Hinter der eleganten Fassade des "Le République" läuft der Mittagstisch auf Hochtouren. Auf den Tellern: geräucherte Meeräsche mit Fenchelsalzbutter und Heukäse mit Reisflocken, zubereitet vom Sternekoch Sébastien Richard. Tourist:innen und Einheimische genießen das Menü aus regionalen Bio-Zutaten.
Doch dieses Restaurant ist anders. Hier arbeitet ein frisch entlassener Häftling in der Küche. Rund 40 Prozent der Gäste zahlen nur einen Euro für ihr Drei-Gänge-Menü. Und für einige ist es das erste Mal überhaupt, dass sie in einem Restaurant essen.
Marseille: Bewegung der "Restaurants solidaires"
Le République ist eines von etwa zehn sogenannten "Restaurants solidaires" – soziale Betriebe, die kulinarischen Genuss und Gemeinschaft miteinander verbinden. Ein weiteres Beispiel ist L’Après M, ein ehemaliges McDonald’s, das frühere Angestellte nach der Schließung übernommen haben.
Heute gibt es dort Gourmet-Burger von einem Drei-Sterne-Koch, begleitet von algerischem Rap. Gleichzeitig liefert das Team kostenlos gesunde Mahlzeiten an Bedürftige.
Das jüngste Mitglied dieser Bewegung ist "Chaleur", eröffnet im Juni 2025. Dort kostet ein Mittagessen mit Wein rund 25 Euro. Wer sich das nicht leisten kann, zahlt den tarif suspendu von 8 Euro. Andere Häuser wie Le République arbeiten mit Hilfsorganisationen zusammen, um 1-Euro-Menüs zu ermöglichen.
Warum sollte man also keinen Gewinn machen, wenn das Essen so beliebt ist? "Wohltätigkeit ist im Grunde egoistisch – sie zeigt nur, dass ich in meiner Arbeit Sinn finden möchte", sagt Mitgründer Raphaël Raynard gegenüber der BBC. "Uns bereichert, zu wissen, dass unsere Arbeit Menschen verbindet und hilft."
Das Team schenkt regelmäßig Kaffee an Obdachlose aus und spendete kürzlich 300 Mahlzeiten an streikende Arbeiter:innen.

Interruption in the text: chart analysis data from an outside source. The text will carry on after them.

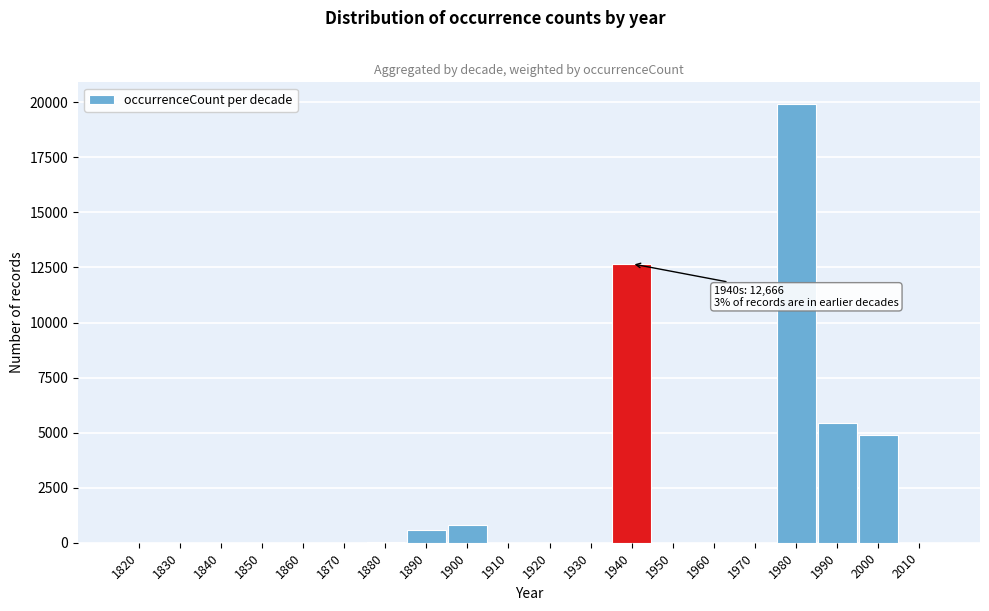

True or false: the data shows 1 at 1820.

True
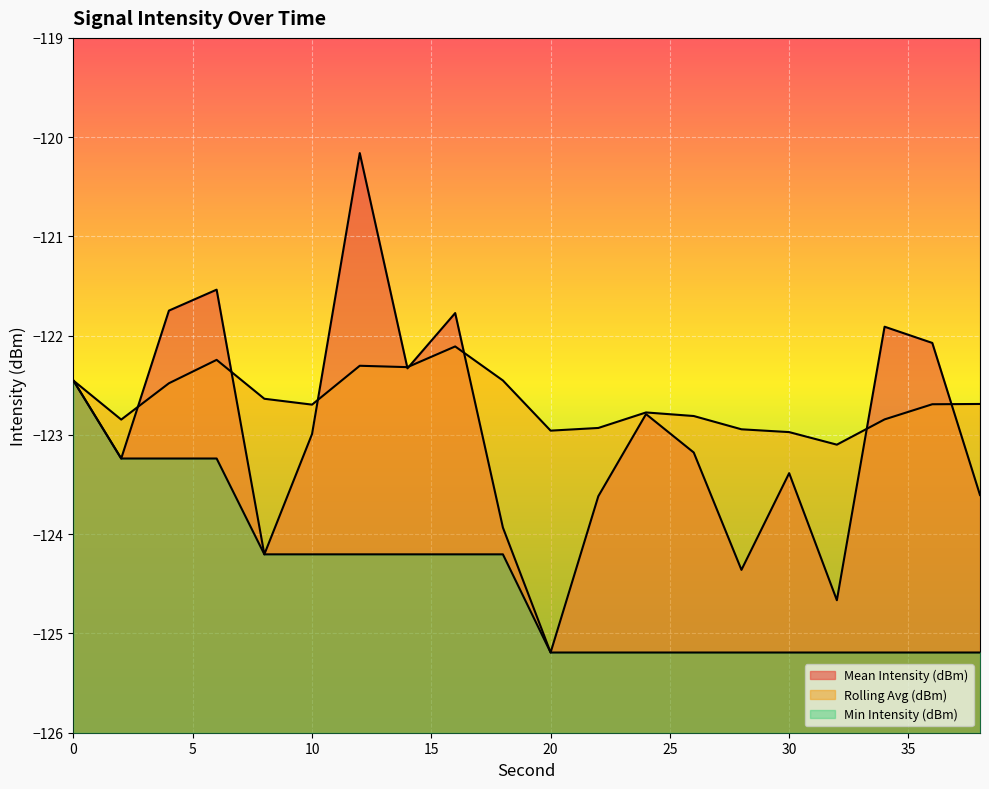

Where is the first local maximum for Mean Intensity (dBm)?

6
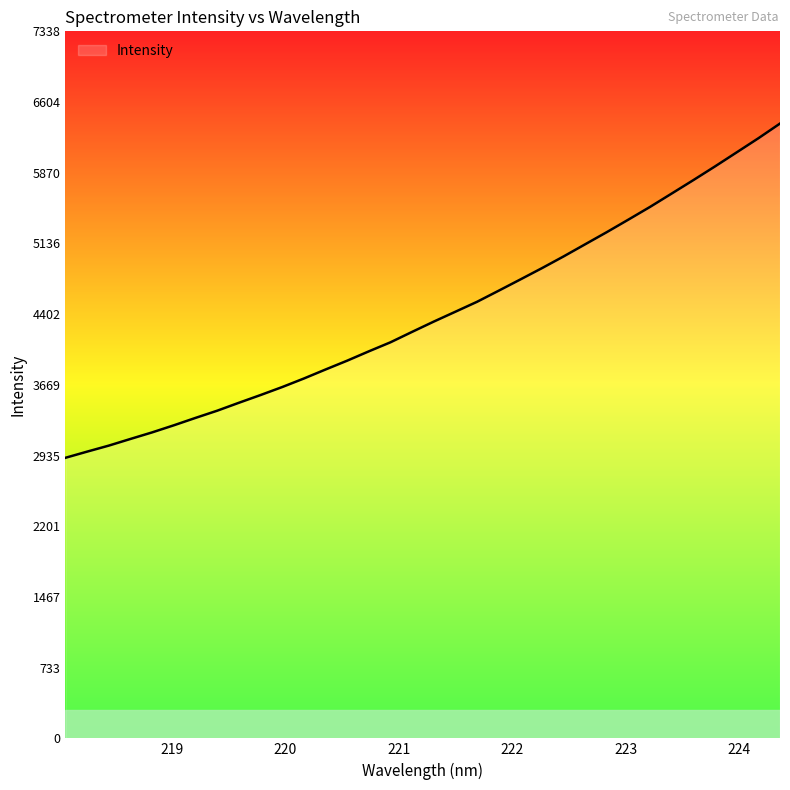

What is the maximum value shown in the chart?

6380.9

Community-Treffpunkt: Restaurant, Kita und Lernort zugleich
In La Cabucelle, einem Arbeiterquartier über dem Alten Hafen, steht das Le Réfectoire. Hier sind die Einkommen niedrig, Freizeitangebote rar. Betreiberin Léna Cardo hat den Ort als Mischung aus Restaurant, Nachbarschaftszentrum und Lernort eröffnet.
"Jeden Montag gibt eine Lehrerin ehrenamtlich Geschichtsunterricht für Mütter", erzählt Cardo. "Dienstags hilft eine Beraterin kostenlos bei der Jobsuche."
Auch Sprachkurse und Kinderbetreuung gehören dazu – und natürlich gutes Essen: Doradenfilet mit provenzalischen Kartoffeln oder Couscous mit Ziegenkäse-Galette, meist für rund 12 Euro.
Mittwochs übernehmen Gastköch:innen aus Ländern wie Kongo oder Marokko die Küche. Überschüsse fließen in lokale Sozialprojekte. "Wenn Tourist:innen hier essen", sagt Cardo, "unterstützen sie direkt Menschen, die Hilfe brauchen."